3x3 Matrix determinant function - making it faster

I'm writing a bigger program and getting the determinants of 3x3 matrices as fast as possible is pretty important for it to work well. I've read that I could use numPy to do it, but I thought that maybe writing my own code would be more educational as I'm in my 3rd semester of CompSci.

So I wrote two functions and I'm using time.clock() (I'm on a win7 machine) to time how long it takes for each function to return a value.

This is the first function:

def dete(a):
   x = (a[0][0] * a[1][1] * a[2][2]) + (a[1][0] * a[2][1] * a[3][2]) + (a[2][0] * a[3][1] * a[4][2])
   y = (a[0][2] * a[1][1] * a[2][0]) + (a[1][2] * a[2][1] * a[3][0]) + (a[2][2] * a[3][1] * a[4][0])
   return x - y

And this is the second function:

def det(a):
    a.append(a[0]); a.append(a[1]);
    x = 0
    for i in range(0, len(a)-2):
        y=1;        
        for j in range(0, len(a)-2):    
            y *= a[i+j][j]      
        x += y

    p = 0
    for i in range(0, len(a)-2):
        y=1;
        z = 0;
        for j in range(2, -1, -1):  
            y *= a[i+z][j]  
            z+=1        
        z += 1
        p += y  
    return x - p

They both give the correct answers, however the first one seems to be slightly faster, which makes me think that since for-loops are more elegant to use and usually faster, I'm doing something wrong - I made the loops too slow and fat. I tried trimming it down, but it seems that the *= and += operations are taking too much time, there's too many of them. I haven't checked how fast numPy takes care of this problem yet, but I wanna get better at writing efficient code. Any ideas on how to make those loops faster?

Solution

Loops are - more elegant and more generic, but they are not "usually faster" than a couple of inline multiplications in a single expression.

For one, a forloop in python has to assemble the object over whcih uyou will interate (the call to range), and then call a method on that iterator for every item on the loop.

So, depending on what you are doing, if the inline form is speedy enough for you keep it - if it is still too slow (as usually is the case when we are doing numeric computation in Python), you should use a numeric library (fore example NumpY), that can compute determinants in native code. In the case of numeric manipulation code like this, you can it running hundreds of times faster using native code.

If yo9u need some numeric calculation that can't be performed by an already made library, if you seek speed (for example, for pixel manipulation in image processing), you may prefer to write an extension that runs in native code (using either C, Cython, or some other thing) in order to have it fast.

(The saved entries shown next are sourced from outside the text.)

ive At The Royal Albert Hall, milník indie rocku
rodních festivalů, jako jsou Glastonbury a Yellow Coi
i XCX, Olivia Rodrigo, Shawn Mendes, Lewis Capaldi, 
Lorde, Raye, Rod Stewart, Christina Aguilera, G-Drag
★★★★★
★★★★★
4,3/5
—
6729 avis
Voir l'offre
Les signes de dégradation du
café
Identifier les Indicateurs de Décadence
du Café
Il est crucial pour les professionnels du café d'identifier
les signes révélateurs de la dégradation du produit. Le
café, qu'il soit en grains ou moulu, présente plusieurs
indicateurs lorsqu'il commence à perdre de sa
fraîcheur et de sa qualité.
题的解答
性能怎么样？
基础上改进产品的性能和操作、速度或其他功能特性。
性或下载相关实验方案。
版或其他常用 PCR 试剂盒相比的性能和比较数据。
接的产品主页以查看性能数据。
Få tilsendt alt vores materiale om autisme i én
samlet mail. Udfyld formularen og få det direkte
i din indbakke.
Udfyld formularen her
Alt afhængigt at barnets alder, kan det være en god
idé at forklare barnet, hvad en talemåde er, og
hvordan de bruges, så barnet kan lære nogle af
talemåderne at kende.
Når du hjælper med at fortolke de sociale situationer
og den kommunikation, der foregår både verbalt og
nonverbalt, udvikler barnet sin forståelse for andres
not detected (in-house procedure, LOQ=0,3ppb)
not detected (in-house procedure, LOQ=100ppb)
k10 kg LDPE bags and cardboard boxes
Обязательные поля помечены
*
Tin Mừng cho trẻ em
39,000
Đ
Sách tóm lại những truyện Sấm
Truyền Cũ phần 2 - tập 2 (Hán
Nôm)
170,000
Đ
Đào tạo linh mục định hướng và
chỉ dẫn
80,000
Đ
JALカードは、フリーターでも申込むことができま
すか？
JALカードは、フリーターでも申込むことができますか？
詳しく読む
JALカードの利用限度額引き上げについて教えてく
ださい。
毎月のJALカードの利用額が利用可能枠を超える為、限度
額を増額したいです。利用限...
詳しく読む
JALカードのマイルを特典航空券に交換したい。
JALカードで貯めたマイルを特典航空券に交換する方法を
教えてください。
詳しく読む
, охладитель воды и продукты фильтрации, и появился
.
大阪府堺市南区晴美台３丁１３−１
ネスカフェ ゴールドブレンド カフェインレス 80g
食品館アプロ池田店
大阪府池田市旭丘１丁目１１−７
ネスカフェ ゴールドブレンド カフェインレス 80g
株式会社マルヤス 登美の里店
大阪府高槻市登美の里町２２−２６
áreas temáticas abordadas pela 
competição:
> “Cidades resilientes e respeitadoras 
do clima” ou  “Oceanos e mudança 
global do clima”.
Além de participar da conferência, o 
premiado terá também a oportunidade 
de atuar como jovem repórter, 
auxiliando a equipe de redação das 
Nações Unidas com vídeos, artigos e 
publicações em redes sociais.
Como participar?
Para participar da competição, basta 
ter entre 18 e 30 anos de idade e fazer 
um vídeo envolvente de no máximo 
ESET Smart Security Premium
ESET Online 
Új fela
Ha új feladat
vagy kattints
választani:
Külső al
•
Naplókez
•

On the other hand, if speed is not crucial, and you even noted the inlined expression is just "slightly faster", just use the full loop - you get more readable and maintainable code - which are the main reasons for using Python after all.

On the specific example you gave, you can get some speed increase in the loop code by hardcoding the "range" calls to tuples - for example, changing: for i in range(0, len(a)-2): to for i in (0, 1, 2) - note that as in the inline case, you loose the ability to work with matrices of different sizes.